Felder accentuates the negative to highlight his unique slant on the Gershwin legend. In this show, the attractive, vital, enormously successful musician becomes the star of a hard-luck story. There's a brief acknowledgment of his wealth - when he asks Ravel ("the French composer," Felder adds helpfully) for lessons, Ravel asks what he's making and, when told, says, "I should take lessons from you". But Felder's Gershwin constantly pleads for our sympathy. He recites, with a hangdog look, the pains of his serious compositions, implying that the reviewers were united. (They weren't; many raved.)

You can't feel too sorry for someone surrounded, as Gershwin was all his adult life, by the rich and glamorous, so Felder doesn't mention them. Instead, he tells anecdotes of Gershwin's yiddish mama and papa, portraying the former as a termagant and quoting the latter's unenthusiastic reception of the satirical show Strike Up the Band as if it referred to his son's entire output.

The Jewish note is stressed as much, and as falsely, as the pathetic. After discussing the 1935 production of Porgy and Bess, Felder/Gershwin repeats a scabrous attack on Jewish music, which mentionsRhapsody in Blue in the anti-Semitic Dearborn Independent. Odd, you might think, that the paper should single out a piece of 11 years earlier, and you'd be right: it closed down in 1927. Felder's time-link to the fate of European Jewry is as spurious as his implication that Gershwin was harmed by the racist rag.

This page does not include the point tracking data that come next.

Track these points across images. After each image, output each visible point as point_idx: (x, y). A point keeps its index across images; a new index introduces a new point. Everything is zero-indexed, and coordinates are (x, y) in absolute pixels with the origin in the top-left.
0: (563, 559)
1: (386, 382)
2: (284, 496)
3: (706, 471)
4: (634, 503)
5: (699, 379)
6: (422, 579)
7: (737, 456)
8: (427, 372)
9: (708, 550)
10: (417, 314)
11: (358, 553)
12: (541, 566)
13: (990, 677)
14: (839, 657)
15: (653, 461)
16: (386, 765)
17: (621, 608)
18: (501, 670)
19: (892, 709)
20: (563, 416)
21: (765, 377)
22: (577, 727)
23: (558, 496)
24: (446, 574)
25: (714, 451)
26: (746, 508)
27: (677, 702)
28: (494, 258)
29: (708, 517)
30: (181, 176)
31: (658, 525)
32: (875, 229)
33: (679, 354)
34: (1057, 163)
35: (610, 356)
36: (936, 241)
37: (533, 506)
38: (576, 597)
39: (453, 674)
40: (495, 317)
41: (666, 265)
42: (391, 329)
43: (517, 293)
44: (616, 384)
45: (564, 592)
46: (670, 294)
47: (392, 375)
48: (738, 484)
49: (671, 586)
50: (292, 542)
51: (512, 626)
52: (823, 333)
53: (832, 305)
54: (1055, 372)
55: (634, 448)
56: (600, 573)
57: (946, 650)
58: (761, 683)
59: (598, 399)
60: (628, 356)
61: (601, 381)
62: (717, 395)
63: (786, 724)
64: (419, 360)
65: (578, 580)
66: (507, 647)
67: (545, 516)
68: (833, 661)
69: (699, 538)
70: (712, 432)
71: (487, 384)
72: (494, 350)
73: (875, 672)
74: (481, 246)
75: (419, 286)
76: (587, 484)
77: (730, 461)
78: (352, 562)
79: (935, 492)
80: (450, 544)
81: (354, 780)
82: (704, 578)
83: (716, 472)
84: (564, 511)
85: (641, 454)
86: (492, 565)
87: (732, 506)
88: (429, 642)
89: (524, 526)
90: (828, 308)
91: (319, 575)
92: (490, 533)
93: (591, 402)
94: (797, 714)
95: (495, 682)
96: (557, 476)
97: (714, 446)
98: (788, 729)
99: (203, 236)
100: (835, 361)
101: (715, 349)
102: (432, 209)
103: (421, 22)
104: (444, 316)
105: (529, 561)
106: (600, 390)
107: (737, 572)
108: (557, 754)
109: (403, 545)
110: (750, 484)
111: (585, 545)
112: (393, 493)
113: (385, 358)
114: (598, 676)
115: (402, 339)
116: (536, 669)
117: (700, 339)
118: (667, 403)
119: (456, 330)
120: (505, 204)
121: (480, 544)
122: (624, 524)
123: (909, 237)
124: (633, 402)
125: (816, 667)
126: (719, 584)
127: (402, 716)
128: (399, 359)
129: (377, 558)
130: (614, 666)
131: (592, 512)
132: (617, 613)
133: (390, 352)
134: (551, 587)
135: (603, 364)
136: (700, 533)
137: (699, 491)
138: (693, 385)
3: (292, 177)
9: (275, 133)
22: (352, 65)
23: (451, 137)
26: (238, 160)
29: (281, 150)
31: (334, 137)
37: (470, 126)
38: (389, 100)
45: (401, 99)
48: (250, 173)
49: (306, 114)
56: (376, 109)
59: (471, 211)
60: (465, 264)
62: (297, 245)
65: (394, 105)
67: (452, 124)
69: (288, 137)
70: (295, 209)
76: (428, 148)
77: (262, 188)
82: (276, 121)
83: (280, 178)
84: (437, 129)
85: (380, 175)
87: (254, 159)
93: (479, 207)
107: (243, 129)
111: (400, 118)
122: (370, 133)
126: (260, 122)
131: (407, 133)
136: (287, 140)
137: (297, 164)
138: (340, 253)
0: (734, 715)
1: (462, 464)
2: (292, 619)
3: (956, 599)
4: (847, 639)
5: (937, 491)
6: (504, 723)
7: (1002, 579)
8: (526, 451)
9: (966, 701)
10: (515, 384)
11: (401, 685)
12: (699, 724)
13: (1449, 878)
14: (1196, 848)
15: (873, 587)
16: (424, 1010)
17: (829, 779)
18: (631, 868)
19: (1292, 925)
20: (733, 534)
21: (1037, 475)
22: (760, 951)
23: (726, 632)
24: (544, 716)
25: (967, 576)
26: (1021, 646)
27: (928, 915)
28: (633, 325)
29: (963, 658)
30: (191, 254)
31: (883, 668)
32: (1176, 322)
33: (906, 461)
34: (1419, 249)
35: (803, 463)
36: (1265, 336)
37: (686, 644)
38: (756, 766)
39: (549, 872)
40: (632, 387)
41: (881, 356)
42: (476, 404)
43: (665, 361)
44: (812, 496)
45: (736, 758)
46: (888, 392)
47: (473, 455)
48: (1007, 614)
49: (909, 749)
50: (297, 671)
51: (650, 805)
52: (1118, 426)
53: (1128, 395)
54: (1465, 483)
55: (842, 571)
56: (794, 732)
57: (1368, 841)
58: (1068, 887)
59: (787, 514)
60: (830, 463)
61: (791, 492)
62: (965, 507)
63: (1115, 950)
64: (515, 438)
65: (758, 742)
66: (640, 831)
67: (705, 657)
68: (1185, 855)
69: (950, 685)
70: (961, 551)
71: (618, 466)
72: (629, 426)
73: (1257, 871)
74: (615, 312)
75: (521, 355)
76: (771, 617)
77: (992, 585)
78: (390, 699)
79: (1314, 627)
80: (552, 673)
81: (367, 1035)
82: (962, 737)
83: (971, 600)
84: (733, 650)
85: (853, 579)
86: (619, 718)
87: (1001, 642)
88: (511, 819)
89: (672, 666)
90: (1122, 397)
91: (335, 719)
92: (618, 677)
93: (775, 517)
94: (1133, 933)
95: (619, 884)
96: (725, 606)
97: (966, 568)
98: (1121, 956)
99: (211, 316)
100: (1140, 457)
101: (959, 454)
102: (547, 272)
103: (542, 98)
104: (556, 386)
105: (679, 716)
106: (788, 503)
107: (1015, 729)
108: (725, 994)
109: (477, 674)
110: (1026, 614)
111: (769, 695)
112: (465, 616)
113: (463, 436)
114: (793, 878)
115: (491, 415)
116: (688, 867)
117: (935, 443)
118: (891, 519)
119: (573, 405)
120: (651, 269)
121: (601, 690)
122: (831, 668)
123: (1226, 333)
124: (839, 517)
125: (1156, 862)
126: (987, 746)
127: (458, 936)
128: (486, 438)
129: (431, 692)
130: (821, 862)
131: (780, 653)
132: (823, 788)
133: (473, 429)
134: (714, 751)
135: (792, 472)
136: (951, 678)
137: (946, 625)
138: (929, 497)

After he stops being Gershwin, Felder is himself again and leads the audience in a sing-song, pausing at the end of each line of "S'wonderful" or "Love Is Here to Stay" to give the lyrics for the next. The proper purpose of this show is then clear: an entertainment, full of resentment and sentiment, in a Jewish old-age home - which has for some time been a definition of Gershwin Alone's original venue, Broadway.